Fonte: inchiesta di Report del 13 Aprile 2020
La Società Italiana di Medicina Ambientale ha pubblicato un position paper dove si ipotizza il PM10 abbia facilitato la diffusione del coronavirus in Pianura Padana. “Per alcuni virus questo è una cosa che già esiste. Il metro di distanza in certe condizioni potrebbe non bastare”
Il position paper realizzato dai medici della Sima di Bologna e Bari è consultabile qui:
Relazione circa l’effetto dell’inquinamento da particolato atmosferico e la diffusione di virus nella popolazione
Si legge nel documento:
“Riguardo agli studi sulla diffusione dei virus nella popolazione vi è una solida letteratura scientifica che correla l’incidenza dei casi di infezione virale con le concentrazioni di particolato atmosferico (es. PM10 e PM2,5). È noto che il particolato atmosferico funziona da carrier, ovvero da vettore di trasporto, per molti contaminanti chimici e biologici, inclusi i virus. I virus si “attaccano” (con un processo di coagulazione) al particolato atmosferico, costituito da particelle solide e/o liquide in grado di rimanere in atmosfera anche per ore, giorni o settimane, e che possono diffondere ed essere trasportate anche per lunghe distanze.
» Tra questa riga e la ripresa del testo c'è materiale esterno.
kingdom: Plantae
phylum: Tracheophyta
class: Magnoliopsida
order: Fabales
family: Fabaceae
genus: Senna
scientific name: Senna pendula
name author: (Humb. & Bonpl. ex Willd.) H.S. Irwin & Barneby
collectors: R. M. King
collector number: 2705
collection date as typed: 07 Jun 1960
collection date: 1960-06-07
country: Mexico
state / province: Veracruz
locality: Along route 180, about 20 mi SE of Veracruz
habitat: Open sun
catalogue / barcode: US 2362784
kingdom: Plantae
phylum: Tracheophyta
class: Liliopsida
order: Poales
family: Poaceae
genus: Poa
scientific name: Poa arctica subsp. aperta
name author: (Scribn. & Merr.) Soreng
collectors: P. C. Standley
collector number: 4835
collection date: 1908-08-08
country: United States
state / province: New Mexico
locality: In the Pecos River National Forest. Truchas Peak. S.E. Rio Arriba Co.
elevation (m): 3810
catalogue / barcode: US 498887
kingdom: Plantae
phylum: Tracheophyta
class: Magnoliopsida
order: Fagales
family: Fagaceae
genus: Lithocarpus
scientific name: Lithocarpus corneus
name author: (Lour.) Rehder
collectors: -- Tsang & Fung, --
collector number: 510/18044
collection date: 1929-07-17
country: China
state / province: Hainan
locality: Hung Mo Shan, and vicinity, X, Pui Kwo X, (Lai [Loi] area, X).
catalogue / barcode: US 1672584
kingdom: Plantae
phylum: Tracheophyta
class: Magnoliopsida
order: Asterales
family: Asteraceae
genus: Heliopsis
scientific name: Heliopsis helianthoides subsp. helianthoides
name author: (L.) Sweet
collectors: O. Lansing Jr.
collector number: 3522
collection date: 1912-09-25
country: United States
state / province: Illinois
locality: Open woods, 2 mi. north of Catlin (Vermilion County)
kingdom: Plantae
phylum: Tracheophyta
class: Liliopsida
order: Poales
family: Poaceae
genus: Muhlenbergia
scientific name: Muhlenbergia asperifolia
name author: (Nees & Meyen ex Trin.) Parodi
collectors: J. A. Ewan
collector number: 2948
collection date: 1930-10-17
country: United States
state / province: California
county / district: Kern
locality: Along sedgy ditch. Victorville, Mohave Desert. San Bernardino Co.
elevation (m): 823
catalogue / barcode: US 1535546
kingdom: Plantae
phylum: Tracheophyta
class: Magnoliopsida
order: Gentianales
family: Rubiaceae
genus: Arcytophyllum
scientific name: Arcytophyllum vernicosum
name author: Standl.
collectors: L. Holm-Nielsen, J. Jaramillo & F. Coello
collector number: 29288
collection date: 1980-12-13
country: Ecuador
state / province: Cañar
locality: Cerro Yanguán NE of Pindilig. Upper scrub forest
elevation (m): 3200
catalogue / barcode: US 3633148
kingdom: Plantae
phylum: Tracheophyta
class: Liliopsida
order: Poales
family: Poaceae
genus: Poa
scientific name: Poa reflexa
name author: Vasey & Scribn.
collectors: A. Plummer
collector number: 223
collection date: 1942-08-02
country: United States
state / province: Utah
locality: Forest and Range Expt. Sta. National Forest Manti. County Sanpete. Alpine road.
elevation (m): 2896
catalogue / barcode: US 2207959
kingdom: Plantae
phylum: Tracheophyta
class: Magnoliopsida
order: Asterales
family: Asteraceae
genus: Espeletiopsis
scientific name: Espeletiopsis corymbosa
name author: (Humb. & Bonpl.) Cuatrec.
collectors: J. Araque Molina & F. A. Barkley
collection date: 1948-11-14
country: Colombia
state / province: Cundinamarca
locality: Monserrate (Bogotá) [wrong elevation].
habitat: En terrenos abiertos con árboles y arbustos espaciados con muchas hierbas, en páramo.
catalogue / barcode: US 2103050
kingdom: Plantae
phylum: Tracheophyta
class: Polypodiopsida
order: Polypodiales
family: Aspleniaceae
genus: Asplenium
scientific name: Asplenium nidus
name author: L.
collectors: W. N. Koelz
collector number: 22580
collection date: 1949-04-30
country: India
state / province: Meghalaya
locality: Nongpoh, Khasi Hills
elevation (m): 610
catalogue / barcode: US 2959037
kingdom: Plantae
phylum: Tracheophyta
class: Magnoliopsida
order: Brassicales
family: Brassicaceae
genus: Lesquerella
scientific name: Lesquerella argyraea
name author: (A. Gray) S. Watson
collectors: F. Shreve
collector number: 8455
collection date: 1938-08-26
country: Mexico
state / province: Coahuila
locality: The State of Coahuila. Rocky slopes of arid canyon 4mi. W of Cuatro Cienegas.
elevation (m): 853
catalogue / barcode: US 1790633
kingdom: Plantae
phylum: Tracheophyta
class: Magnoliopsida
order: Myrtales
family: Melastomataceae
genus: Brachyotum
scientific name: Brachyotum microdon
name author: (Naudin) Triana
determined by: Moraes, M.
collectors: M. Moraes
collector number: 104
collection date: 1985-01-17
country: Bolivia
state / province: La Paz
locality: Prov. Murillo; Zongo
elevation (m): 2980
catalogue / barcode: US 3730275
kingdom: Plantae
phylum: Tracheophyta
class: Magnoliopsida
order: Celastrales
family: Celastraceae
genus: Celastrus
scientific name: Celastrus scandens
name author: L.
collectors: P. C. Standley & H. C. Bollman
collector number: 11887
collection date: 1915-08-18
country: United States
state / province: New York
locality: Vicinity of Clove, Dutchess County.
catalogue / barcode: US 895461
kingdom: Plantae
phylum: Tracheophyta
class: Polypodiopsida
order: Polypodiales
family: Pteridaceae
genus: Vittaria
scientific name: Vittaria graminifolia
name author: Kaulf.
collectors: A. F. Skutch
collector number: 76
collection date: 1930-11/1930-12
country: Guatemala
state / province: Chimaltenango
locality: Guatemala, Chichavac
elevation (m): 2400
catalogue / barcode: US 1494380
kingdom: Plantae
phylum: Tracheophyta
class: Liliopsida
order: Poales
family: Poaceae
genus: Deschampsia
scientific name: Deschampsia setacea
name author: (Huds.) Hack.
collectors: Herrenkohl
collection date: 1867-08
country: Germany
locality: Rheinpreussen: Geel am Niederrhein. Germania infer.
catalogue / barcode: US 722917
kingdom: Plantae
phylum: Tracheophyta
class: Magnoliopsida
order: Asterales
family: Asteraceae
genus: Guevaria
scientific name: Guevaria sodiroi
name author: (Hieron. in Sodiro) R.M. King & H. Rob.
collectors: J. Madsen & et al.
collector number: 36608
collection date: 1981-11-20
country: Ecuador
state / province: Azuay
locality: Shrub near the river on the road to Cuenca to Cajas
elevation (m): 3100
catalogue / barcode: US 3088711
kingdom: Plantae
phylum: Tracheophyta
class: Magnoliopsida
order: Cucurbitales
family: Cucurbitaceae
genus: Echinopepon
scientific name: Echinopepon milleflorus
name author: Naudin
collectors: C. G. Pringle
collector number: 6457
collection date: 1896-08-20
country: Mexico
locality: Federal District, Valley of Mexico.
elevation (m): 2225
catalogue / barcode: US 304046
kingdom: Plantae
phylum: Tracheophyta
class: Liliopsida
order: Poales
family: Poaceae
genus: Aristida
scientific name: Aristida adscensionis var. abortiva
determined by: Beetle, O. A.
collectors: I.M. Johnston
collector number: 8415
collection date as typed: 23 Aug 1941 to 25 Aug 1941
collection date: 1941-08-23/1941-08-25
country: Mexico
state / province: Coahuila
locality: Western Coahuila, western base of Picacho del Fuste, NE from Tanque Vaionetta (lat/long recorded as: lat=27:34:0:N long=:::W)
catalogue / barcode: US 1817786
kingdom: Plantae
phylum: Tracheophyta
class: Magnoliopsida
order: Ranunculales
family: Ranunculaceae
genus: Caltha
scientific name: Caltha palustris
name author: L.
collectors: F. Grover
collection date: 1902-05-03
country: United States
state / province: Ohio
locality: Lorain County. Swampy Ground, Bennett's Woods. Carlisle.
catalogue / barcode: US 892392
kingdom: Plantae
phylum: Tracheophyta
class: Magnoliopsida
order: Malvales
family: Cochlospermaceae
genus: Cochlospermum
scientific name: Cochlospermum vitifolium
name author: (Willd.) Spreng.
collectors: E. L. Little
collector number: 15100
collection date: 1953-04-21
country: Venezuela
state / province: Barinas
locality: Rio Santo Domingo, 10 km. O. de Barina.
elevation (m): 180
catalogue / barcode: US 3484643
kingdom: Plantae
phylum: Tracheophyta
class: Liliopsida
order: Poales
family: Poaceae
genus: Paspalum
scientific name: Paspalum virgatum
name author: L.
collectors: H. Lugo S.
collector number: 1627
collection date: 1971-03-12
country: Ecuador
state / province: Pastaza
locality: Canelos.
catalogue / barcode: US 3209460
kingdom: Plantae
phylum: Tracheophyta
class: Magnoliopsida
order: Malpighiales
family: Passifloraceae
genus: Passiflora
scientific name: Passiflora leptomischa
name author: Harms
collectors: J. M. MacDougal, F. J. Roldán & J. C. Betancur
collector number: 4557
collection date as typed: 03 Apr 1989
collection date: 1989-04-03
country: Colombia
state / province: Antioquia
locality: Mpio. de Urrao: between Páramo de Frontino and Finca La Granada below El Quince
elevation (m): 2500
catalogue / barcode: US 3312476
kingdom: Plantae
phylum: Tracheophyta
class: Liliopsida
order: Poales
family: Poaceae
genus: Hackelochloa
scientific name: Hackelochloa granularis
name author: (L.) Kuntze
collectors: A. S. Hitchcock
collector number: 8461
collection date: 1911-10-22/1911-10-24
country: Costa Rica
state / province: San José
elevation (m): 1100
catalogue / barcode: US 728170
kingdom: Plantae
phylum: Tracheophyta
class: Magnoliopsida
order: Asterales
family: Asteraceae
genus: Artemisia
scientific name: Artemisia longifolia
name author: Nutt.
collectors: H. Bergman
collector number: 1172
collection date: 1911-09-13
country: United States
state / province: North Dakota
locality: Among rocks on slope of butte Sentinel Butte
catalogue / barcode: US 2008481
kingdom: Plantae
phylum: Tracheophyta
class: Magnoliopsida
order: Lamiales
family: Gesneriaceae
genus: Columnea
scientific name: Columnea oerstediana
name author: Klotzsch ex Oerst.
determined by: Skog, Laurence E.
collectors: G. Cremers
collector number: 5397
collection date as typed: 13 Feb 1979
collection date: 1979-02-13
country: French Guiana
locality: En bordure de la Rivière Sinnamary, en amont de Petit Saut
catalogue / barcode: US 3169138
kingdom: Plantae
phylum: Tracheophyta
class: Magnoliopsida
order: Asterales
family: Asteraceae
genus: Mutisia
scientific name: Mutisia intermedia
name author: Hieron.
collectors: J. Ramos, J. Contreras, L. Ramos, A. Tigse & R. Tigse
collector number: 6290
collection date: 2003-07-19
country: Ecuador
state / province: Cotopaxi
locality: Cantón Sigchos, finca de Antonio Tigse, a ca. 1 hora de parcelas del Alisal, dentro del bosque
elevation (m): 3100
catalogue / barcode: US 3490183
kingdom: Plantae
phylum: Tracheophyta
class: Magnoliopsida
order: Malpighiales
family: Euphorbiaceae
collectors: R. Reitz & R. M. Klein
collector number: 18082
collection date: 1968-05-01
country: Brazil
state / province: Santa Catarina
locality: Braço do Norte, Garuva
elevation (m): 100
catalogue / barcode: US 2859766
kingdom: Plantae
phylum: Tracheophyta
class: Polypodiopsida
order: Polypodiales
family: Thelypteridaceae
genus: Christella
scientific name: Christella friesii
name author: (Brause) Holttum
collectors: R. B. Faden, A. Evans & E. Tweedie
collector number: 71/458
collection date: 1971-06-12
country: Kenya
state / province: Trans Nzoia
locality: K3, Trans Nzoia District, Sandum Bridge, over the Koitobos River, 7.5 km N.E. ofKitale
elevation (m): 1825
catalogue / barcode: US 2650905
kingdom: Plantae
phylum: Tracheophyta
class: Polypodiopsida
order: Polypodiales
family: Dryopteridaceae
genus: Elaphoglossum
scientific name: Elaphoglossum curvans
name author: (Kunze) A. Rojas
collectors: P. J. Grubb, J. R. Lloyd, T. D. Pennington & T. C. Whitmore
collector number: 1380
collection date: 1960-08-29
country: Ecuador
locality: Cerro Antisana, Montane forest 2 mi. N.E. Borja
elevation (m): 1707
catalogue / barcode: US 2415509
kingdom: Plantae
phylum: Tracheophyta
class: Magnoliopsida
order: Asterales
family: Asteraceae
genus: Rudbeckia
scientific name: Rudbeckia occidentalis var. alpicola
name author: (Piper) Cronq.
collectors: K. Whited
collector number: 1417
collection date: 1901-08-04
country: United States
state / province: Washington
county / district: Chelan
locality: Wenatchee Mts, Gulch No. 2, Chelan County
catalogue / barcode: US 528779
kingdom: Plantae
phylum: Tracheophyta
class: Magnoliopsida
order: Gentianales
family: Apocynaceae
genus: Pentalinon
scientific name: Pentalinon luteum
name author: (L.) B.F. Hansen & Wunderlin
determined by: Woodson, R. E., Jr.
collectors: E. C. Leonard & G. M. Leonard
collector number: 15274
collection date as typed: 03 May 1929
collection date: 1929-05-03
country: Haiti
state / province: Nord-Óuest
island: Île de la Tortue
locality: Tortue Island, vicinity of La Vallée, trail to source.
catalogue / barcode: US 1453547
Leonadro Setti, del Dipartimento di Chimica industriale dell’Università di Bologna dice: “Dai nostri studi è emerso che laddove abbiamo avuto i maggiori sforamenti di Pm10 nel mese di Febbraio, cioè il mese in cui abbiamo avuto l’espansione della virulenza, statisticamente aumentano le persone contagiate.”
La Italian Aerosol Society non è d’accordo con la correlazione aumento dei contagi-inquinamento e pubblica una nota informativa in cui, nel merito di questa tesi, invita alla massima prudenza.
Italian Aerosol Society – Informativa sulla relazione tra inquinamento atmosferico e diffusione del COVID-19
Nel documento si dice:
La IAS intende esprimere un parere sulle attuali conoscenze relative all’interazione tra livelli di inquinamento da PM e la diffusione del COVID-19. Queste conoscenze sono ancora molto limitate e ciò impone di utilizzare la massima cautela nell’interpretazione dei dati disponibili.
Gli studi però ci sono. Recentemente è stato pubblicato dalla Dottoressa Francesca Dominici, professoressa di biostatistica presso la Harvard T.H. Chan School of Public Health e condirettrice della Data Science Initiative presso l’Università di Harvard, uno studio in cui si dimostra che in 3080 contee degli Stati Uniti, a livelli più elevati di PM 2,5, corrispondono tassi di mortalità da Covid-19 più elevati del 15%.
Lo studio si intitola Exposure to air pollution and COVID-19 mortality in the United States ed è disponibile QUI
Gli studi ci sono e sono materia di indagine per gli enti preposti
Esiste una correlazione tra concentrazione di polveri sottili nell’atmosfera e diffusione e letalità di Covid-19? Report, attraverso un’intervista della giornalista Giulia Presutti, lo chiede direttamente all’Istituto Superiore di Sanità. Ecco il commento Silvio Brusaferro a proposito dello studio guidato dalla Dottoressa Francesca Dominici:
“Lo studio è assolutamente solido; è uno studio che mette in correlazione l’esposizione a PM 2,5 negli anni 2000-2016 con le aree in cui si è verificata mortalità e diffusione di Covid. I ricercatori dell’Istituto lavoreranno su questo tipo di scenario. Esiste un programma (Programma sui Sustainable Developement Goals) dentro il quale si parla di inquinamento e i paesi si pongono degli obiettivi per abbatterlo. Il programma Non era correlato al Covid ma il tema delle polveri sottili era presente.